Copy out each line of the listing that has the word "back" in it.
Excerpted data section start
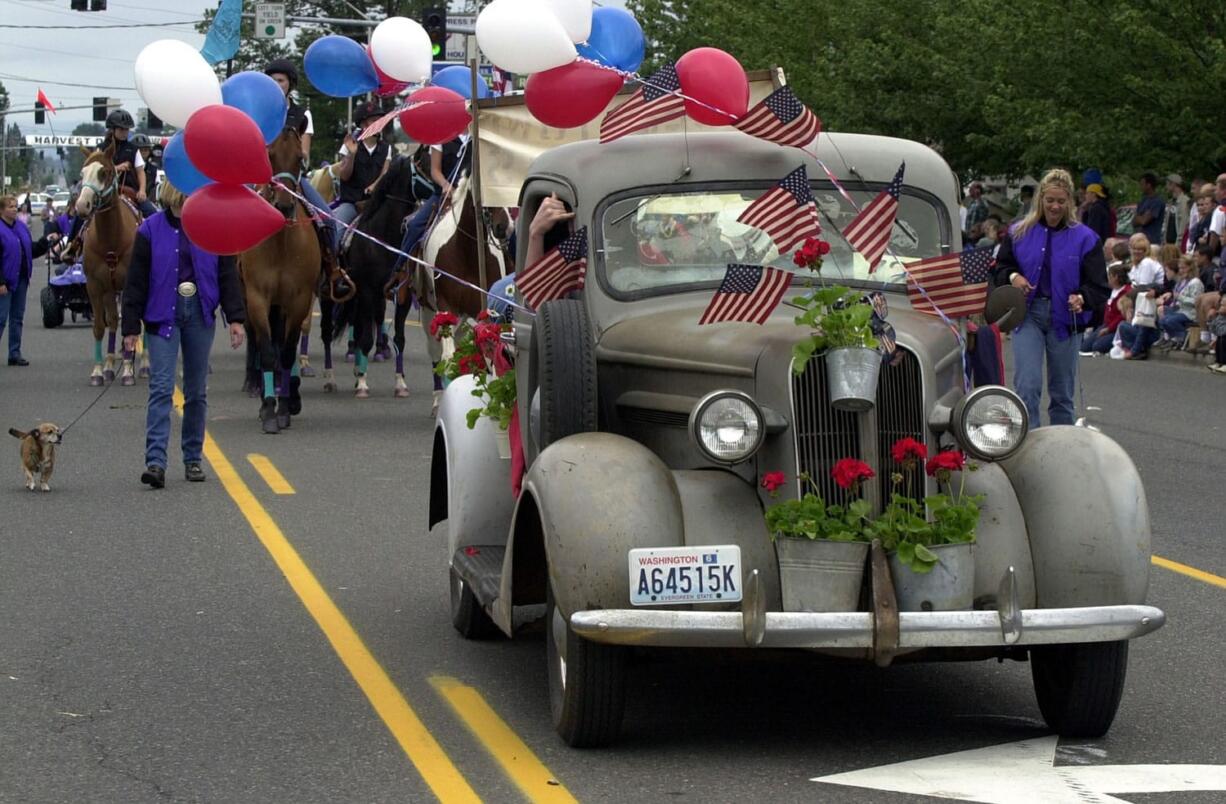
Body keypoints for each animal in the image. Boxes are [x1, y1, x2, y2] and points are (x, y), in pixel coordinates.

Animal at [76, 147, 140, 387]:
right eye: (82, 173)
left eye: (104, 172)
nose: (81, 205)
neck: (111, 239)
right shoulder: (95, 286)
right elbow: (100, 326)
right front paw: (99, 371)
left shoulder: (131, 285)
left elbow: (132, 326)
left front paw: (128, 370)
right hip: (110, 290)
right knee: (112, 320)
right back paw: (111, 366)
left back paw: (143, 366)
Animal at [239, 130, 321, 433]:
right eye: (270, 155)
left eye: (300, 158)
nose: (284, 206)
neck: (281, 243)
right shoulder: (257, 298)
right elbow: (267, 351)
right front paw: (268, 409)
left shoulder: (299, 300)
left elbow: (286, 353)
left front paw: (284, 407)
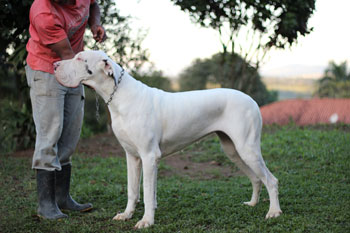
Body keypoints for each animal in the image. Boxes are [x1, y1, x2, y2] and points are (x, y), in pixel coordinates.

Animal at [56, 50, 284, 228]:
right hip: (233, 151)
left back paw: (273, 211)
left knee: (271, 180)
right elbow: (133, 190)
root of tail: (252, 100)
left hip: (247, 149)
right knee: (257, 178)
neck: (121, 96)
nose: (55, 64)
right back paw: (253, 203)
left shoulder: (149, 156)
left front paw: (146, 221)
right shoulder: (132, 156)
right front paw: (127, 214)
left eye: (79, 58)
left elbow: (147, 193)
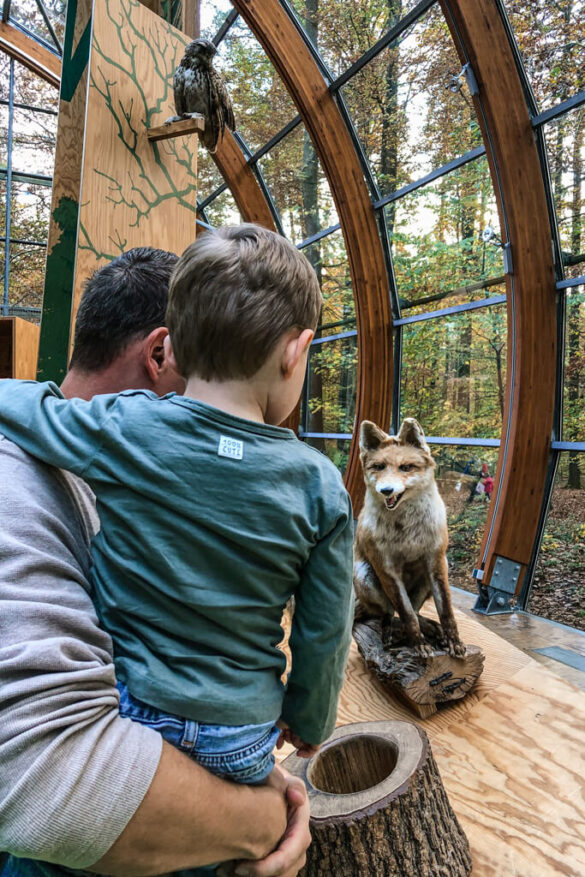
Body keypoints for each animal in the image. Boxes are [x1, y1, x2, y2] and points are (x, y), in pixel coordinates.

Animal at [352, 420, 466, 656]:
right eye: (378, 467)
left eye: (406, 467)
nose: (386, 490)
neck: (407, 532)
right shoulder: (386, 569)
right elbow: (406, 614)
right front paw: (418, 643)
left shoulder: (436, 561)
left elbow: (446, 611)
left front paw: (453, 641)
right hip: (364, 575)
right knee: (388, 613)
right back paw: (390, 634)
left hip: (432, 574)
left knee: (415, 610)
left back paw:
Excerpted data section end
| Solution for this problem |
right back paw: (111, 366)
left back paw: (143, 366)
left back paw: (273, 211)
right back paw: (253, 203)
right back paw: (390, 634)
left back paw:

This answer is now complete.